We can rename the command, of course. But let us think about this shortly:

  1. My proposal webproxy proxy-bypass-source is "derived" from the existing webproxy proxy-bypass because it is very similar (BTW., in fact, I have no idea about vyatta/vyos programming and have just copied and changed the existing command.) Shouldn't we also move this existing command to the new node? (i.e. webproxy whitelist destination-address) What to do about backward compatibility then? Is there an easy way of auto-upgrading existing commands from webproxy proxy-bypass 1.2.3.4/24 to webproxy whitelist destination-address 1.2.3.4/24?
  1. Second, in my eyes, the word "whitelist" is not as good as "bypass" in this context. But that is only my opinion and I am not fixed there.
c-po added a comment.Dec 1 2018, 4:34 AM

@dsteinkopf I think almos every command is good when there is a discussion ongoing and we can agree on somehing. VyOS has so called migration scripts which are executed once we do CLI changes and thus migrate old configuration nodes to new ones. We already make use of this feature alot and it is transparent to the user.

Ok. Fine. Can you give me a hint about docu and an example of such a migration script?
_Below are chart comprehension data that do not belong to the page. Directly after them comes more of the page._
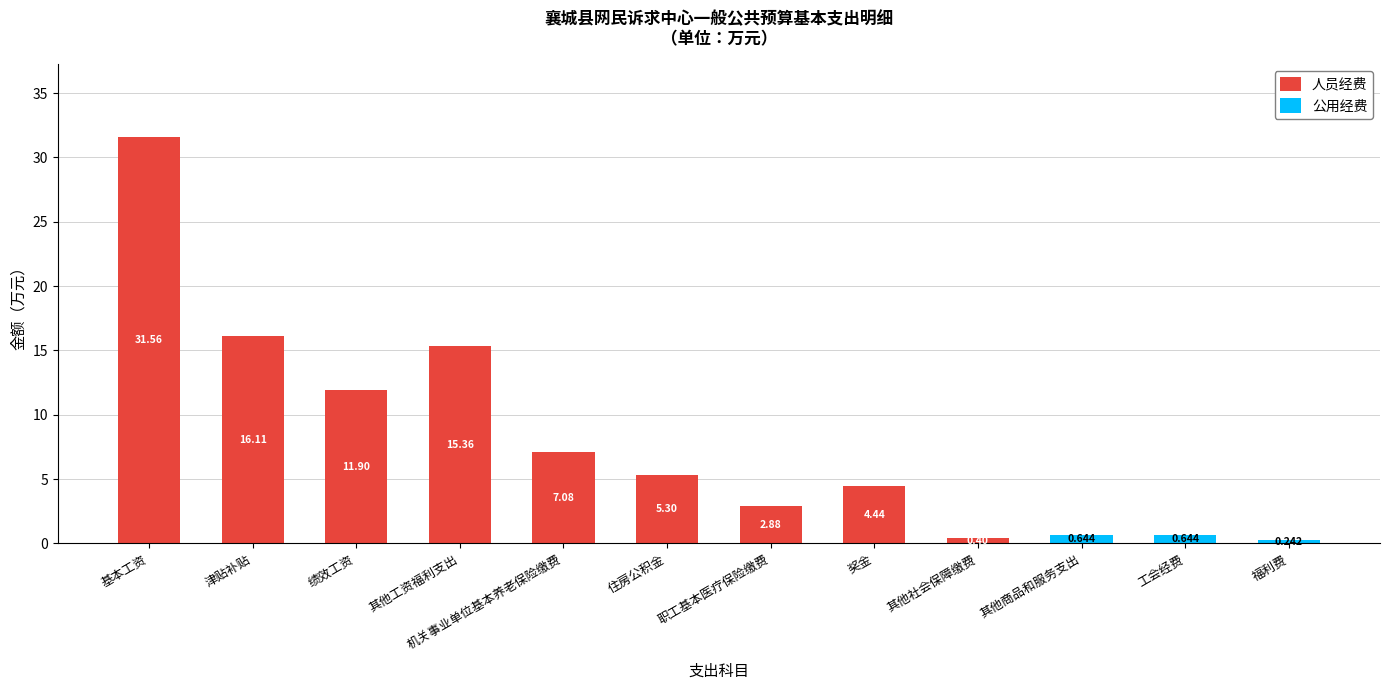

Count the number of data series in this chart.

2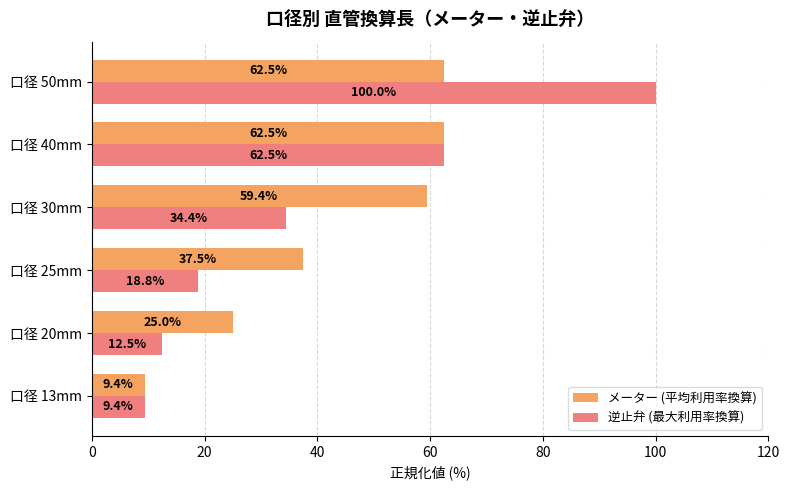

What is the average value of the メーター (平均利用率換算) series?

42.7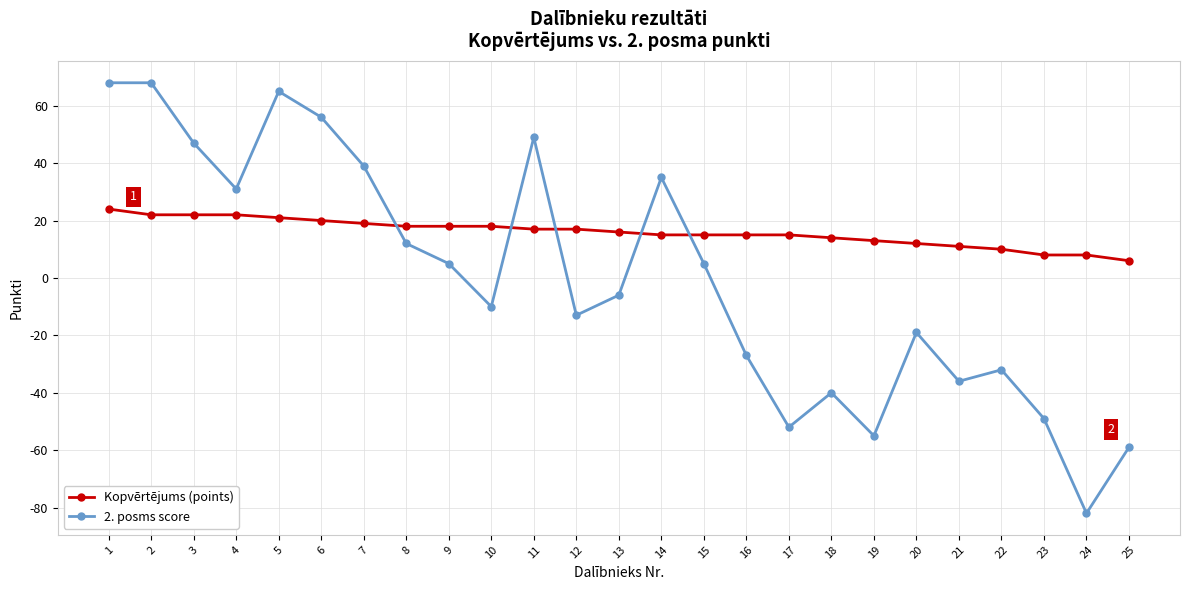

Reading left to right, list all the values displayed in this chart.

Kopvērtējums (points): 1=24	2=22	3=22	4=22	5=21	6=20	7=19	8=18	9=18	10=18	11=17	12=17	13=16	14=15	15=15	16=15	17=15	18=14	19=13	20=12	21=11	22=10	23=8	24=8	25=6
2. posms score: 1=68	2=68	3=47	4=31	5=65	6=56	7=39	8=12	9=5	10=-10	11=49	12=-13	13=-6	14=35	15=5	16=-27	17=-52	18=-40	19=-55	20=-19	21=-36	22=-32	23=-49	24=-82	25=-59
So I'll try to implement one for this case: Migrate from webproxy proxy-bypass 1.2.3.4/24 to webproxy whitelist destination-address 1.2.3.4/24

c-po added a comment.Dec 1 2018, 7:42 AM

First you need to specify a new version of your subtree,
https://github.com/vyos/vyatta-cfg-system/commit/f68dda9d619ea74bed266122ac86604284e1a9e4

Then the migration script is at:
https://github.com/vyos/vyos-1x/blob/current/src/migration-scripts/l2tp/0-to-1

This one was done for altering the l2tp radius configurations

c-po added a comment.Dec 1 2018, 7:44 AM

Or drop by our slack channel for help

A new description could be:

  1. Add command webproxy whitelist source-address to bypass proxy based on source IP address.
  2. Change the existing webproxy proxy-bypass to webproxy whitelist source-address to be consistent (and a bit more precise).

Bypassing the proxy by source address is useful for disabling the (e.g. transparent) proxy only for specific local devices. (I am using it to make Netflix work again by disabling the IP address of my Fire TV where Netflix runs on.)

dsteinkopf closed this task as Resolved by committing Restricted Diffusion Commit.Dec 7 2018, 1:45 PM
dsteinkopf added a commit: Restricted Diffusion Commit.
dmbaturin added a commit: Restricted Diffusion Commit.Dec 7 2018, 1:45 PM

@dmbaturin Did you forget to merge the other PRs (migration code) ?

syncer moved this task from Need Triage to Finished on the VyOS 1.3 Equuleus board.
syncer moved this task from Needs Triage to Finished on the VyOS 1.2 Crux (VyOS 1.2.1) board.
dmbaturin renamed this task from Possibility to bypass the webproxy based on source IP address to Add an option to exclude addresses from transparent wev proxying.Apr 11 2019, 1:29 PM

Title should be something like "Add an option to exclude source IP addresses from transparent web proxying" because destination IP is a different option.